SINGAPORE, Jan 24 — Stocks in Indonesia and Singapore fell today as disappointing Chinese manufacturing data and the possibility of the US Federal Reserve further trimming its bond buying next week hit sentiment.
However, Thai shares gained after political unrest eased in the capital.
The Jakarta Composite Index lost 1.3 per cent, led by financials and hurt by a weaker rupiah.
The index fell from a near three-month high hit in the previous session, after having gained 1.9 per cent in the four straight sessions until yesterday. The rupiah slid as much as 0.7 per cent in early trade.
Cautious investors are awaiting directions from the Fed, which some market players expect to further trim its bond buying next week even as Chinese manufacturing data pointed to a mild slowdown in the new year.
Singapore eased 0.8 per cent to a near five-week low. The index fell 2.27 per cent on week, its worst weekly performance in the last 22 straight weeks, Thomson Reuters data showed.
Singapore conglomerate Keppel Corp fell 1.8 per cent yesterday, a day after it posted a 26 per cent decline in 2013 net profit.
Singapore shares have been the worst performers this week followed by Malaysia and Thailand. Malaysia ended down 0.3 per cent to a more than five-week low with a foreign outflow of 56.33 million today.

**Task:** Please name the Singapore conglomerate that the market report says fell 1.8 percent a day after posting a decline in 2013 net profit. The data is from a separate source.

**Extracted data:**
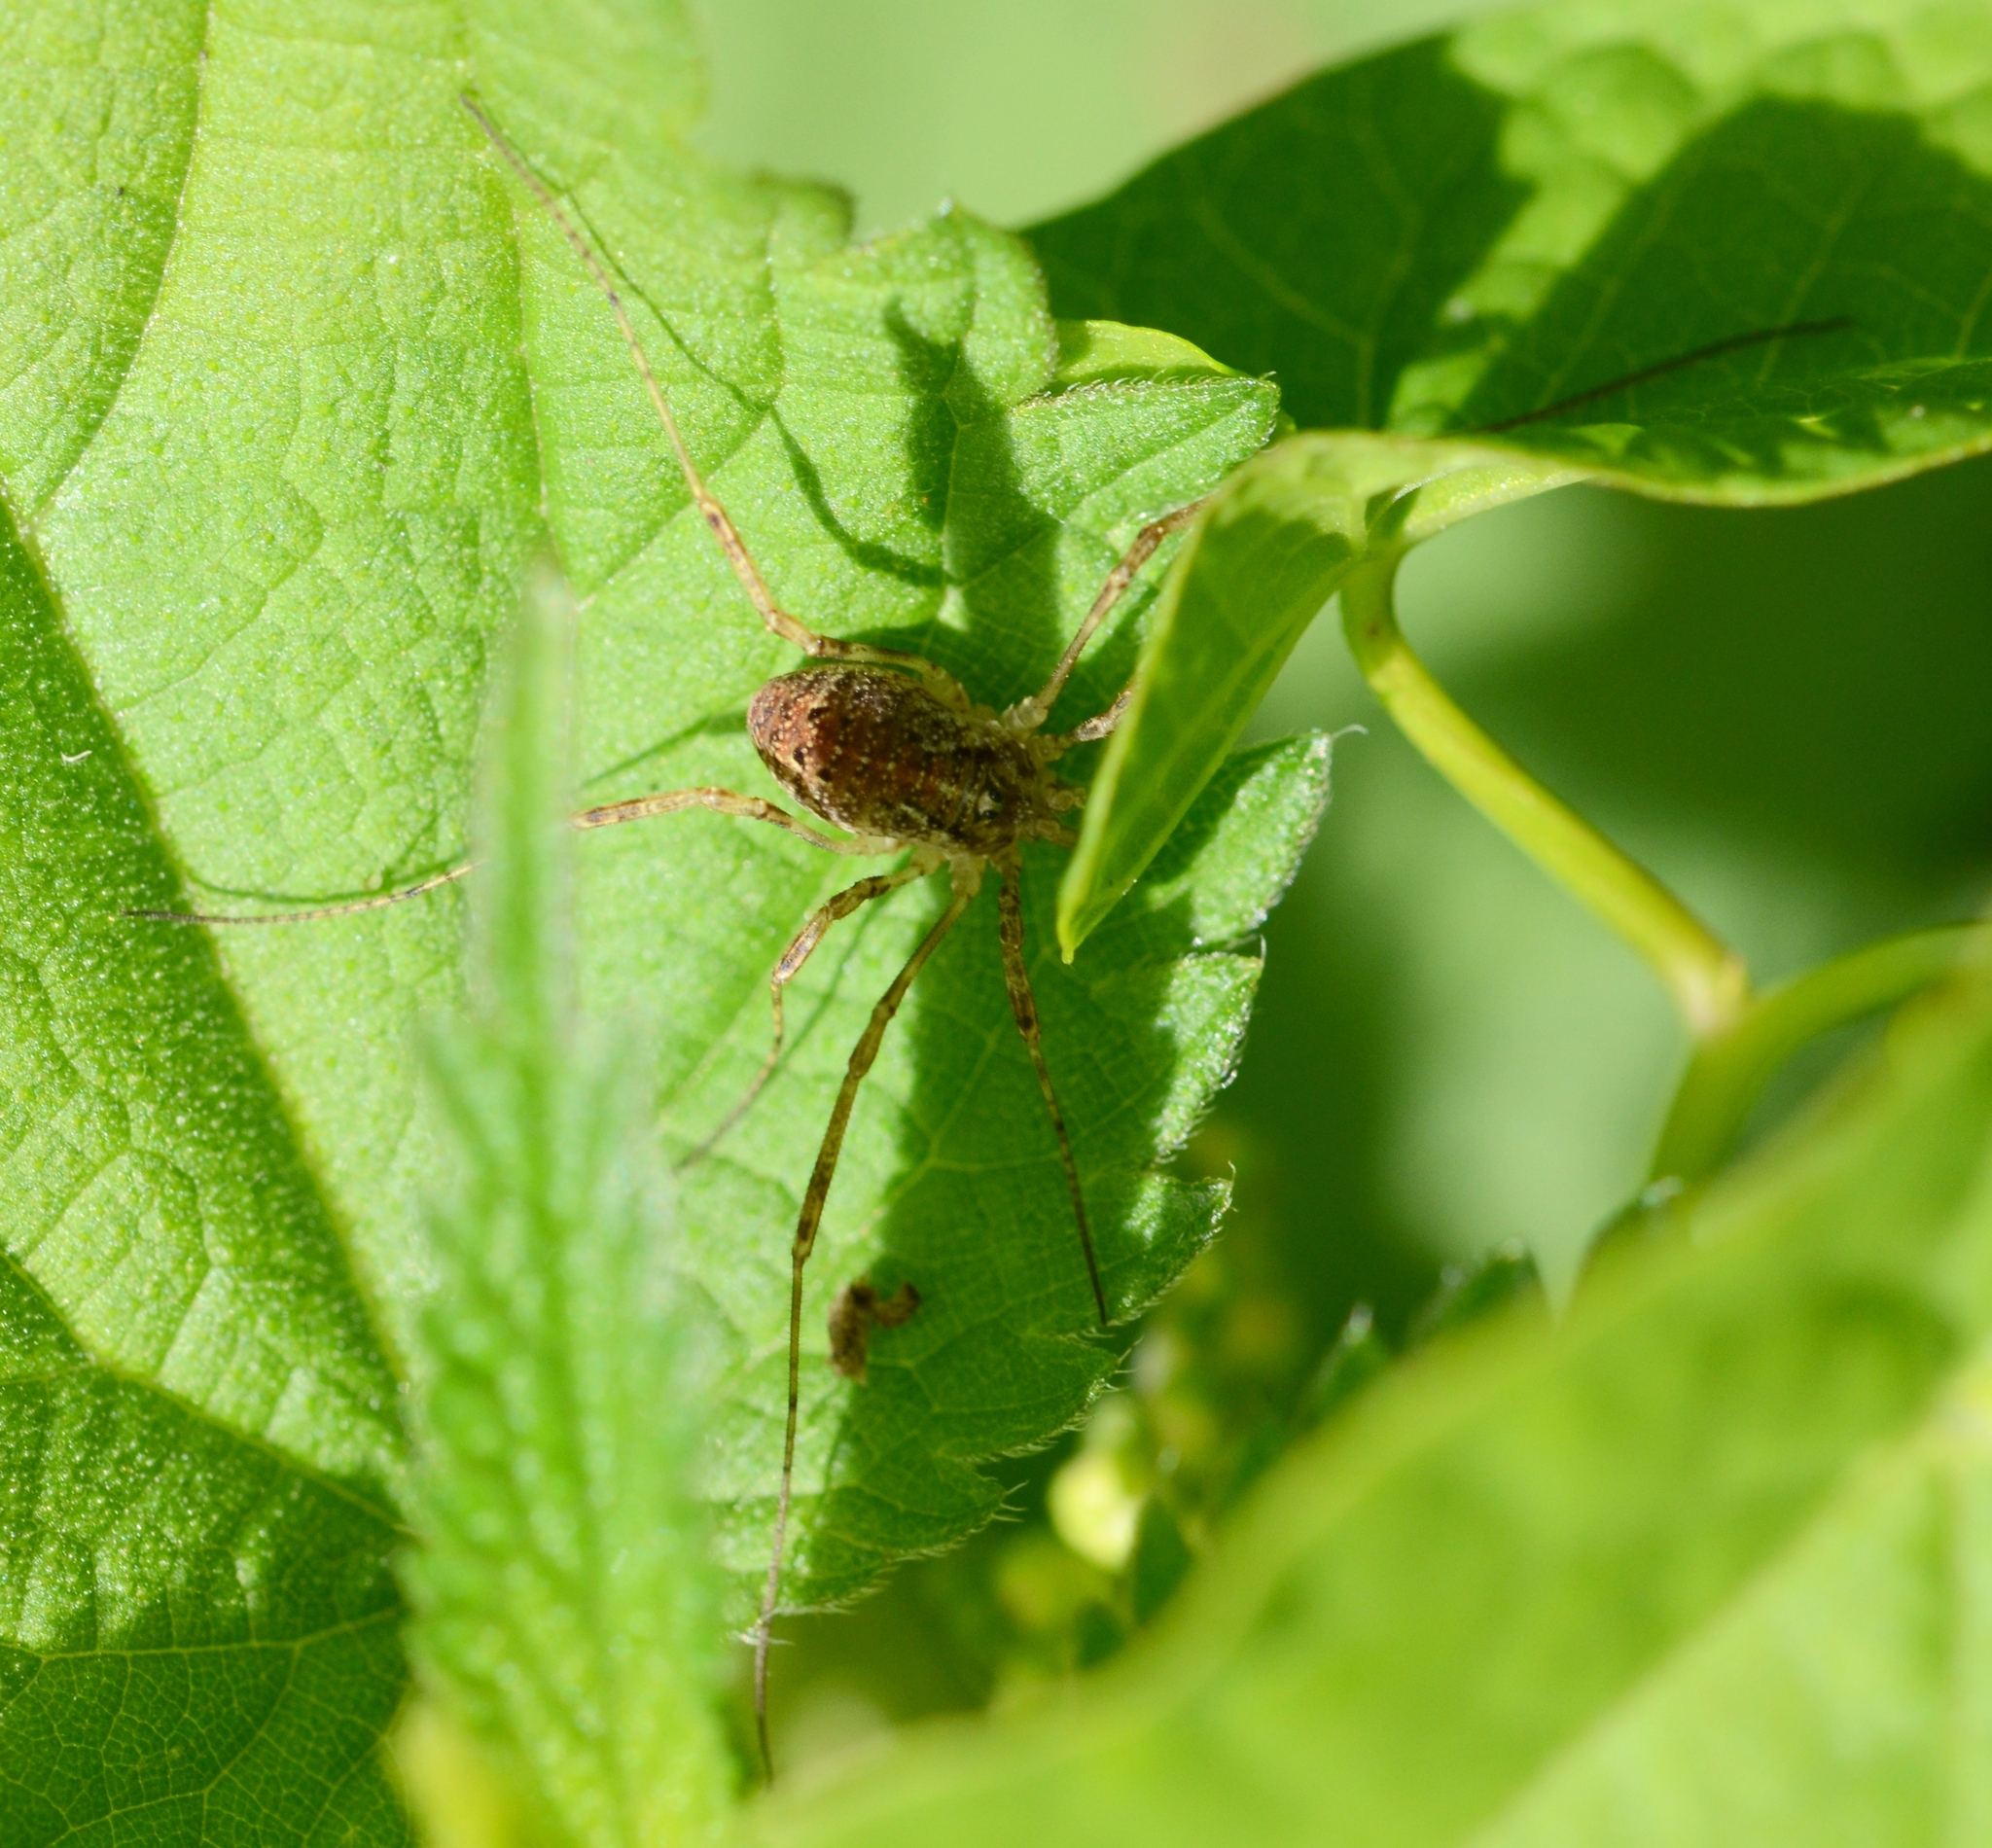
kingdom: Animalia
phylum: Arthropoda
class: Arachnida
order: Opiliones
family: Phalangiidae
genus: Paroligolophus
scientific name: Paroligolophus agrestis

**Written response:** Keppel Corp.